Transplant donors and recipients, from left, Charlie and Diane Fox, Tanya Tait and Todd Hauptman, hope to form a support group so that others can learn from their experiences.

Transplant donors and recipients, from left, Charlie and Diane Fox, Tanya Tait and Todd Hauptman, hope to form a support group so that others can learn from their experiences.

Organ transplant network to form

Charlie Fox and Todd Hauptman are starting a Fraser Valley support network for people facing transplants, donors and their families.

Charlie Fox is a politician, elected by the people of Langley Township to guide the direction of the municipality and administer tax dollars fairly. As a politician, he wields enormous power.

Todd Hauptman is a political activist who keeps people like Fox on their toes.

But politics is not the only thing they have in common, and it would be a mistake to believe that they are political adversaries. What links them on a supremely personal level is this: Both are alive because of the unselfish act of another.

Fox and Hauptman underwent kidney transplants within 15 months of each other. Fox received his from his wife, Diane, and Hauptman from Tanya Tait, the executive assistant to MP Mark Warawa.

In January, 2009, Fox received a kidney from his wife, Diane, a counsellor at R.E. Mountain Secondary.

On March 31, 2010, one of Tait’s kidneys was removed and placed next to Hauptman’s non-functioning kidneys.

As the questions about the unknown swirled in their heads, the four did not have the benefit of a support group. Knowing what they know now, they want to offer their support through the establishment of a Fraser Valley support network for people facing transplants, potential donors, and their families.

At 7 p.m. on Monday, Feb. 20, Tait, Hauptman and the Foxes are convening a gathering in the Yorkson Room on the fourth floor of Township Hall, 20338 65 Ave. There, people can share stories and speak of their needs, and find out what resources are available.

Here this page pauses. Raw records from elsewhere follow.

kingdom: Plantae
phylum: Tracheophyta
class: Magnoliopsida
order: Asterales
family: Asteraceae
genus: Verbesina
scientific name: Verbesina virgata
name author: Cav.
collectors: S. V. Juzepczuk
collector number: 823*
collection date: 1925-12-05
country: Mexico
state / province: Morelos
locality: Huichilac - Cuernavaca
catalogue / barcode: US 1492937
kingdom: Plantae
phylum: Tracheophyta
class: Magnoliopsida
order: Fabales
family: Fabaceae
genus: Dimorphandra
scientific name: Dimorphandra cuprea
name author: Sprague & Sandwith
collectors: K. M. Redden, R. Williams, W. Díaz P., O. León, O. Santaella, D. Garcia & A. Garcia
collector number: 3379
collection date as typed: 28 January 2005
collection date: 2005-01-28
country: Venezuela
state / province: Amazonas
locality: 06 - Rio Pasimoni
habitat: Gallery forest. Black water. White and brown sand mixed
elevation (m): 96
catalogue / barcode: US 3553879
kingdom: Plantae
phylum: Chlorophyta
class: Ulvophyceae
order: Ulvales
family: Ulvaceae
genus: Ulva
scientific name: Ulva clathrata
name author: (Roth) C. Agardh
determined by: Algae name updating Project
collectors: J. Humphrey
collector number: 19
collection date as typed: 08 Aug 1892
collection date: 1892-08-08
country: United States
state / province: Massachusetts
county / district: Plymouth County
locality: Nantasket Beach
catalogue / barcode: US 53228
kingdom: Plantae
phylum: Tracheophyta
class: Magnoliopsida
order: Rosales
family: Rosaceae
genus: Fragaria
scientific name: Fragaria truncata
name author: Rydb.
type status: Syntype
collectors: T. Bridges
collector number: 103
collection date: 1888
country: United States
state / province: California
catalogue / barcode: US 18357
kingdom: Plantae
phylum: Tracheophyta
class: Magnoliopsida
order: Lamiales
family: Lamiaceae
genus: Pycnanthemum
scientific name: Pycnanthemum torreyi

While building awareness of organ donations is part of the event, the thrust will be to establish a support network.

In an interview, Hauptman recalled how much it meant to him, his mother and stepfather to meet with Charlie and Diane Fox before his March 31, 2010 operation. Hauptman’s parents had questions about what they should anticipate with their son’s operation and recovery.

“We hadn’t done this before, so we didn’t know what was normal,” Hauptman said.

“This (meeting) is really about support and encouragement,” he said.

Hauptman was four when his parents learned he had Alport’s syndrome, a rare disease which affects one in 50,000 people. An inherited condition, Alport’s typically appears during childhood and is more prevalent and serious among boys.  It can lead to end-stage renal disease and deafness.

Hauptman was on dialysis for nine hours every day for almost three years.

Tait’s kidney gave him a second chance at life.

Charlie Fox got this opportunity from his wife.

Fox inherited the kidney disease that killed his mother at the age of 66. As he approached his transplant surgery in January, 2009, his organs were functioning at 10 per cent of capacity.

“They were falling at a fairly consistent rate,” Fox recalled.

In the weeks leading up to the transplant, he was filled with mixed emotions. The prevailing thought, however, was this: “How will this positively affect our life together and allow us to do some of the things we wanted to do in retirement?”

“My mother never had that opportunity.”

He said that his wife and Tait “are amazing,” adding that “you’d never know they are any different” living with only one kidney.

That his wife was a perfect match for the transplant eliminated the need for dialysis for Charlie.

“For me, that was the best case scenario,” Diane said.

“I thought that I was in totally capable hands from the start, and I felt that this was the right thing to do. I never thought otherwise,” she said.

It is said that a transplant operation is harder on the donor than the recipient, but Diane more or less sailed through a three-month recovery,

“The real bonus,” she said, “is that we spend quality time together in our retirement.”

Her experience proved invaluable to Tait.

Diane’s willingness to be frank about her experience was extremely beneficial, Tait said.

It is only through her network of friends that she found out about the Foxes’ situation and, Tait added, the new group would ensure that potential organ donors and recipients receive the support and information they need.

“This is their chance to connect, one on one, and that really helps.”